The four-day Test at Stormont looks like it will be one day too many for Ireland who will need 256 runs on day three to avoid an innings defeat. They have eight wickets left although  one of them is night watchman Tom Mayes who survived to the close, along with Stephen Doheny, who has already faced 45 more balls than he managed in the first innings.

Unfortunately for Andrew Balbirnie and Cade Carmichael they join the Test players who have been dismissed twice in a day after New Zealand declared half an hour before lunch on 490 for eight. Three overs after the break, Ireland had crashed to 38 for six but, no panic, that brought Mark Adair in to join Andrew McBrine and we all know an innings is never finished until at least one of them has been dismissed.

Sure enough, the pair who added 163 at Lords in 2023 and 127 in Bulawayo last year defied the New Zealand attack to rescue Ireland from embarrassment. This time their seventh wicket partnership was worth 116, enough to ensure they now have the top three Ireland partnerships in Test cricket.
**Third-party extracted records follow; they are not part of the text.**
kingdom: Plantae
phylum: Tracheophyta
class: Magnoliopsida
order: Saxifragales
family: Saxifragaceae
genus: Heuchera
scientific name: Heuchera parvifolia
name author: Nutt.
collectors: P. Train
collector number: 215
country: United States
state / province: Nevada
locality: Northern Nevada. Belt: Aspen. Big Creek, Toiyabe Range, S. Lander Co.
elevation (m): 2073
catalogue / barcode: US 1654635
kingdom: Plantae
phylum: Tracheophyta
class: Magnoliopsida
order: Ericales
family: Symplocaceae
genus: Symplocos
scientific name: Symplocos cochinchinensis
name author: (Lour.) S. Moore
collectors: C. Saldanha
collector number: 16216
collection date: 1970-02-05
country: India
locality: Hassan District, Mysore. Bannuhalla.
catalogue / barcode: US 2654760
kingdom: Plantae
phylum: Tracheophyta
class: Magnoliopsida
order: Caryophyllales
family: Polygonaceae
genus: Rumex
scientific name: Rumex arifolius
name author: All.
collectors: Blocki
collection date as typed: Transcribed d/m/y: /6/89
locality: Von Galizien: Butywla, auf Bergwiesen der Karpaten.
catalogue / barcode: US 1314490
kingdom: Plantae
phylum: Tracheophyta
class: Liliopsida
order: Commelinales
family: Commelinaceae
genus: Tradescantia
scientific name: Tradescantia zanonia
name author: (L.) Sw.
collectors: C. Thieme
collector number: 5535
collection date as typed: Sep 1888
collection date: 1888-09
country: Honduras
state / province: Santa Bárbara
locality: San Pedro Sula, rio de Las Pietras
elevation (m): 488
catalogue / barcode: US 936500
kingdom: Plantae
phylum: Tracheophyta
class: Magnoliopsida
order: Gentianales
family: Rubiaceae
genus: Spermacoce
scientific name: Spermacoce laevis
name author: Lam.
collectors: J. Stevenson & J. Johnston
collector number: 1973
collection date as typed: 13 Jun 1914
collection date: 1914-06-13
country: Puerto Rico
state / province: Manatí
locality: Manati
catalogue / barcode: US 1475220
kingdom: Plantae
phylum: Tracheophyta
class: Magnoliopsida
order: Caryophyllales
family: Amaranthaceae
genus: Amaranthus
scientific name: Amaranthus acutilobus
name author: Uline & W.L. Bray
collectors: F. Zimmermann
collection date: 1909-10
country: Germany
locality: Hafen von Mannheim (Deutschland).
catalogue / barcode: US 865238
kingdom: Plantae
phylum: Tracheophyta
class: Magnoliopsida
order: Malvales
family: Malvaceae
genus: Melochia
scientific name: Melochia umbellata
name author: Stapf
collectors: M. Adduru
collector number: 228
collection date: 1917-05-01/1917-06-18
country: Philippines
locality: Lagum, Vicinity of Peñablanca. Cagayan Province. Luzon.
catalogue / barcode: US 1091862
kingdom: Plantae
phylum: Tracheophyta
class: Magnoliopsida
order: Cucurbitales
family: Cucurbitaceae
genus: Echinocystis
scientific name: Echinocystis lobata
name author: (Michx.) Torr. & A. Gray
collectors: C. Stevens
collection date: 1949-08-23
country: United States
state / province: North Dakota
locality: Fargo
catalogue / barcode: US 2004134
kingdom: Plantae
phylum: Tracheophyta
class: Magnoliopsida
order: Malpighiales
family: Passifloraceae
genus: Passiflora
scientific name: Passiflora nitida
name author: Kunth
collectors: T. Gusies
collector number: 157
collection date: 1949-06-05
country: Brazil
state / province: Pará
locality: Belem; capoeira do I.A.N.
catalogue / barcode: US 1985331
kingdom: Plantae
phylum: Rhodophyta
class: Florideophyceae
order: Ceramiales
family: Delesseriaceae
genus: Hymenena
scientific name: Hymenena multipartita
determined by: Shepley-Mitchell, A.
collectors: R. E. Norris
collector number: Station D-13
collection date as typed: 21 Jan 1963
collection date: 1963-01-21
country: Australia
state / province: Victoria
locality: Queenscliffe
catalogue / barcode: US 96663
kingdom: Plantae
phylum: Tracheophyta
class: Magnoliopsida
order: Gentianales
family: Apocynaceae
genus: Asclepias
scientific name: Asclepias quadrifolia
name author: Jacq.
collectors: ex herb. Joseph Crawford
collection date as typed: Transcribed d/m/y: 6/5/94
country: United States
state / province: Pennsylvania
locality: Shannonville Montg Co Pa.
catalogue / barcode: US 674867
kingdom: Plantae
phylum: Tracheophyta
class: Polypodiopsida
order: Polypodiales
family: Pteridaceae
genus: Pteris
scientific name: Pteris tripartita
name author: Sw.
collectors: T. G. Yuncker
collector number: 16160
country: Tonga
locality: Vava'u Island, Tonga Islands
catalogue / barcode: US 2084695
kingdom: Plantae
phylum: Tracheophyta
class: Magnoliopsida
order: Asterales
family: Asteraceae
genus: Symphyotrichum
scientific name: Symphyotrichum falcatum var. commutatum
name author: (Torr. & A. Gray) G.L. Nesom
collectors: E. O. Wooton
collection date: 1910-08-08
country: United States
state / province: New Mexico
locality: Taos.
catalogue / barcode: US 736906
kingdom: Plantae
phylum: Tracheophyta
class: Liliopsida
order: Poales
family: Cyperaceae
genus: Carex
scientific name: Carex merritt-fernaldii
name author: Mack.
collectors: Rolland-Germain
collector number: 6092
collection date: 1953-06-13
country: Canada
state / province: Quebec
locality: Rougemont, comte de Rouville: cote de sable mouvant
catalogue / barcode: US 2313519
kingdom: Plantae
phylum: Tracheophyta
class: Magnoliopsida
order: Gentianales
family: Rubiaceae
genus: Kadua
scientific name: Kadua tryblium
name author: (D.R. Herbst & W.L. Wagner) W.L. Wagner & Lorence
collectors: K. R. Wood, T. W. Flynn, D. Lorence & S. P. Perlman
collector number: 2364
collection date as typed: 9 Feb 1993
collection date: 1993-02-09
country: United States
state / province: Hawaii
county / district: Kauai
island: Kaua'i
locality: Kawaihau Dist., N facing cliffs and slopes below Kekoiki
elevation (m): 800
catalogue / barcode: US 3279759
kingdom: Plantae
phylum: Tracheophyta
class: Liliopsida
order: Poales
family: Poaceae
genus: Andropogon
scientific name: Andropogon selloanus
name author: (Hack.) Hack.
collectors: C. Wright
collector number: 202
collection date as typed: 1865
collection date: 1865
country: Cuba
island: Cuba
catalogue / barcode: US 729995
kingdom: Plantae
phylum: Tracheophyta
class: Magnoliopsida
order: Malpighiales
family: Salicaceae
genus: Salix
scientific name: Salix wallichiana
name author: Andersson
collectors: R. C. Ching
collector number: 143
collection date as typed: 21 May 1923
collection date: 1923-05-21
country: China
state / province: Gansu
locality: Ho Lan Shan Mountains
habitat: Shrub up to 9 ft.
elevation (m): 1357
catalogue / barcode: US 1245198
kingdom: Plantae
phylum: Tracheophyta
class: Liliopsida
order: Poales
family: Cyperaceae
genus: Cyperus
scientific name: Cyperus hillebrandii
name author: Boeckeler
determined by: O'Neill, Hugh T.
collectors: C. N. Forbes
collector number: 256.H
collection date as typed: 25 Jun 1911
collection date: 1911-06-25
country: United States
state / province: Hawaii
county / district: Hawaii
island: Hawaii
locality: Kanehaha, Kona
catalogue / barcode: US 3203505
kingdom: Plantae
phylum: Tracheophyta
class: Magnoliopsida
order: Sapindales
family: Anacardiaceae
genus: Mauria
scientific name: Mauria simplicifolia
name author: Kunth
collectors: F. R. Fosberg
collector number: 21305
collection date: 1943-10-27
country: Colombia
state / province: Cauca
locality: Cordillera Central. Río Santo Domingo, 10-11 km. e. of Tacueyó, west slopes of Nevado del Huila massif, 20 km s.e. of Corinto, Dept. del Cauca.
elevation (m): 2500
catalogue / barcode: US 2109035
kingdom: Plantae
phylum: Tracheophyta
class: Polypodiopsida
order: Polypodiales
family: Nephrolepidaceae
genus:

There have been only seven century stands for Ireland in their 13 Tests but five of them have been for the seventh wicket and four have involved the indefatigable McBrine.

The Donemana man may be the only specialist spinner in the team but it is his batting that won him the place over Matthew Humphreys in this side and, yet again, he has proven he is virtually undroppable.

For the fourth time in his Test career, he ran out of partners, having made 73 of his side’s 179. Adair was second top score with 40 but only two other players reached double figures as the top order was blown away by Nathan Smith, who at one stage had figures of five for nine.

Doheny was his first victim, leg before, and with the last ball of his first over Carmichael had nicked off to second slip. Balbirnie received a beauty which nipped back and took the top of middle but Curtis Campher, out for a golden duck for the second match at Stormont, and Harry Tector both looked unlucky to be given lbw. There is no DRS in this match. 
Lorcan Tucker played down the wrong line to give Smith his first five-for in Test cricket and when he returned for his second spell his short ball did for Adair, who could only scoop it up to wicket-keeper Tom Blundell.  The last two wickets could add only 12 runs as Ben Sears joined in the wicket-taking fun.

Ireland were handicapped in the morning with Adair unable to take the field because of a stomach upset and Blundell and debutant Dean Foxcroft took their sixth wicket stand to 158 – the second Test in a row when the record fifth and sixth wicket partnerships against Ireland have been broken.

Blundell added another 44 to his overnight score and personal best before he was caught  in the deep by substitute Humphreys to  give Reuben Wilson a deserved first Test wicket.

Another substitute, who, technically has yet to play for Ireland, Jake Egan had the direct hit which ran out Smith and New Zealand captain Tom Latham called them in when Foxcroft fell two runs short of his century,  caught at short fine leg by Wilson off that man McBrine.